I'm working on the story about the Audubon Cottages for the August issue of Country Roads so I won't say much more than I'm worn out from being so relaxed. Re-entry to my less pampered workaday, though, has left me even more appreciative for what I've got. My wife and daughter are aces; I can't imagine better people to roll with. That said, below you shall find scenes from the high life.

Among these depictions of excess you will find


this shot of the second line for Uncle Lionel as it made its way toward us.  The way New Orleans publicly experiences the passing of one of its own is as outsize and peculiar as the way it celebrates itself. There is a discussion brewing about this on my friend Alex Rawls' My Spilt Milk blog. It struck me that the public outcry for someone that likely a lot of the participants do not know personally is not unlike how Facebook sometimes becomes a parade of RIP's. It is sweet and maybe a little morbid and maybe that morbidity makes it a little sweeter, a little more revealing about how loose the threads between us might be when the weave is exposed.  I don't know.

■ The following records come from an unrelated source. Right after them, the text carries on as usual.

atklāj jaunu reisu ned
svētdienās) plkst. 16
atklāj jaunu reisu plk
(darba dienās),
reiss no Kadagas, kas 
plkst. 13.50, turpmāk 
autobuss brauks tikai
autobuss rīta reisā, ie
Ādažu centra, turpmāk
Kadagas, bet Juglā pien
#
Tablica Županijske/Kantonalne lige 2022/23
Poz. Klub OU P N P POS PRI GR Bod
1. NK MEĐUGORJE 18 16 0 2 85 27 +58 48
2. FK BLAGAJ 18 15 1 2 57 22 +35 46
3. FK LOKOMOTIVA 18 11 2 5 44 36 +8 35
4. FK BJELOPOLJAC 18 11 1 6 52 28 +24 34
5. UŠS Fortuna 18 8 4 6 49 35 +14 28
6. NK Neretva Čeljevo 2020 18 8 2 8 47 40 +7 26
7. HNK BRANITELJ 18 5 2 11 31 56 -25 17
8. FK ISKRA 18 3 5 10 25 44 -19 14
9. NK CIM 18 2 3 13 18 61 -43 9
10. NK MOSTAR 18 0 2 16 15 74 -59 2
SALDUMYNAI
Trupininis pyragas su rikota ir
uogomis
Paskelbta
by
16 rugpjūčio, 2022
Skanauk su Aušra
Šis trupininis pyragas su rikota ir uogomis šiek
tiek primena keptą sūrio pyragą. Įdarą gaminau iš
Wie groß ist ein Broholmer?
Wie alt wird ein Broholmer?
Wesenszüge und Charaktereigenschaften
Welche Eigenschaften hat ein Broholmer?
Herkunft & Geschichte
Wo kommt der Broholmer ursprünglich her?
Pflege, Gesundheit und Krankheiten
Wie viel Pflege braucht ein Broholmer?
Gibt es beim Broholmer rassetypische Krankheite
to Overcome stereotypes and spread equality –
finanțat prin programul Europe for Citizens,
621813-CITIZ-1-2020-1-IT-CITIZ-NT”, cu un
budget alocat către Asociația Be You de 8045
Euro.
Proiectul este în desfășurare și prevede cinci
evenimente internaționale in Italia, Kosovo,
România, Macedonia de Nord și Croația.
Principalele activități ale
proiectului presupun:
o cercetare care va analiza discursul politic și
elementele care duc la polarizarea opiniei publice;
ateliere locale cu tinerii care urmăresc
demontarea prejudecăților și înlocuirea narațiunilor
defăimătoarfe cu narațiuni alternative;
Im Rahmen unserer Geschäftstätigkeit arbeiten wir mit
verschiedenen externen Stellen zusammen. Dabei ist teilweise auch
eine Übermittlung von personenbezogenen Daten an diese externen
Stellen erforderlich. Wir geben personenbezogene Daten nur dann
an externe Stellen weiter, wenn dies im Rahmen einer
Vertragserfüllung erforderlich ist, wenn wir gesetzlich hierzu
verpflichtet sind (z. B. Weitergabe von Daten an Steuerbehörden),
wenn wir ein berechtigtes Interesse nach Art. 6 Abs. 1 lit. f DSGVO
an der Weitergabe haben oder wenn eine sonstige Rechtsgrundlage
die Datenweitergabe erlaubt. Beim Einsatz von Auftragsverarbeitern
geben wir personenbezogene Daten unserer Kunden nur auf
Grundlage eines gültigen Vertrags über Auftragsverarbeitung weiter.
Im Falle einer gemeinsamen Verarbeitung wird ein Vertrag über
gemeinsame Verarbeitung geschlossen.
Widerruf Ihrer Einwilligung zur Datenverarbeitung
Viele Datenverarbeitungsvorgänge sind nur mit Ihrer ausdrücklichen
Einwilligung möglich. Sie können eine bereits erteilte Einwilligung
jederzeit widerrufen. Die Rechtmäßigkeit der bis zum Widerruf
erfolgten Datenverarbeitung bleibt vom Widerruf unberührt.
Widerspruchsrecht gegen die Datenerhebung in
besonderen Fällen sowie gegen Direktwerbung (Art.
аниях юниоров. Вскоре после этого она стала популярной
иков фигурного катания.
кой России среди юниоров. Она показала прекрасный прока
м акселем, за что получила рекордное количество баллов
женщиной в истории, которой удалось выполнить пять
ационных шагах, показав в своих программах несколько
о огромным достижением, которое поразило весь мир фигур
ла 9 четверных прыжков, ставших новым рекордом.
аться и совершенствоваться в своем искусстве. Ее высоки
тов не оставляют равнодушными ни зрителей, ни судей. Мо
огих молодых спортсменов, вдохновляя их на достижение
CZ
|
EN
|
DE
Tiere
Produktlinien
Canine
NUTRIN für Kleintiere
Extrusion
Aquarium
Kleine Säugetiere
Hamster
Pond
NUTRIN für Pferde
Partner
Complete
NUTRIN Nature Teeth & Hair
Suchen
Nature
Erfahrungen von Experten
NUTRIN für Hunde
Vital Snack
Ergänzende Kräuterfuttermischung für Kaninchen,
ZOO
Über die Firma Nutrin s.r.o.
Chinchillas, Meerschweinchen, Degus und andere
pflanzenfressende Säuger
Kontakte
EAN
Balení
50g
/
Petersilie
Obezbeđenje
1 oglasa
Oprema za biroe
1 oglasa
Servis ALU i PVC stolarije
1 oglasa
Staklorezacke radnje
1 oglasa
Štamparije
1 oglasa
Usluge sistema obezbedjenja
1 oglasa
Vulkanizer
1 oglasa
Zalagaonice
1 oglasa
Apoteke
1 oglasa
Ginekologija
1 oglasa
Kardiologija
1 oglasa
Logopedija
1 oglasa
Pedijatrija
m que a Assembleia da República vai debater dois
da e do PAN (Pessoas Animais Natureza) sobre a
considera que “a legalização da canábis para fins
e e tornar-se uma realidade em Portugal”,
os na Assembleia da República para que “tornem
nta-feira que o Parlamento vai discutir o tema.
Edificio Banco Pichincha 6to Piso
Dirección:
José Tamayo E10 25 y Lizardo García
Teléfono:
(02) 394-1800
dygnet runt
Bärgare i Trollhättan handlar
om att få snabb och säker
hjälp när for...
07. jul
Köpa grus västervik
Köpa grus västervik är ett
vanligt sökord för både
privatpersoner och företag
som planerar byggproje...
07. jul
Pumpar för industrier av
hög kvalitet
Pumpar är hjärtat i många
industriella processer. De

In that vein, RIP Kitty Wells. The closest I ever got to Kitty Wells was repeatedly almost buying a concert poster in an antique store I used to visit near our loft on Kansas City. You retrace your steps a lot with a stroller baby in the Midwestern winter and notice all the little details on your route and I think about that time of my life every time Kitty Wells' name is mentioned. 92 years old, y'all. Maybe God did make honky tonk angels, or maybe the someone else just made them built to last.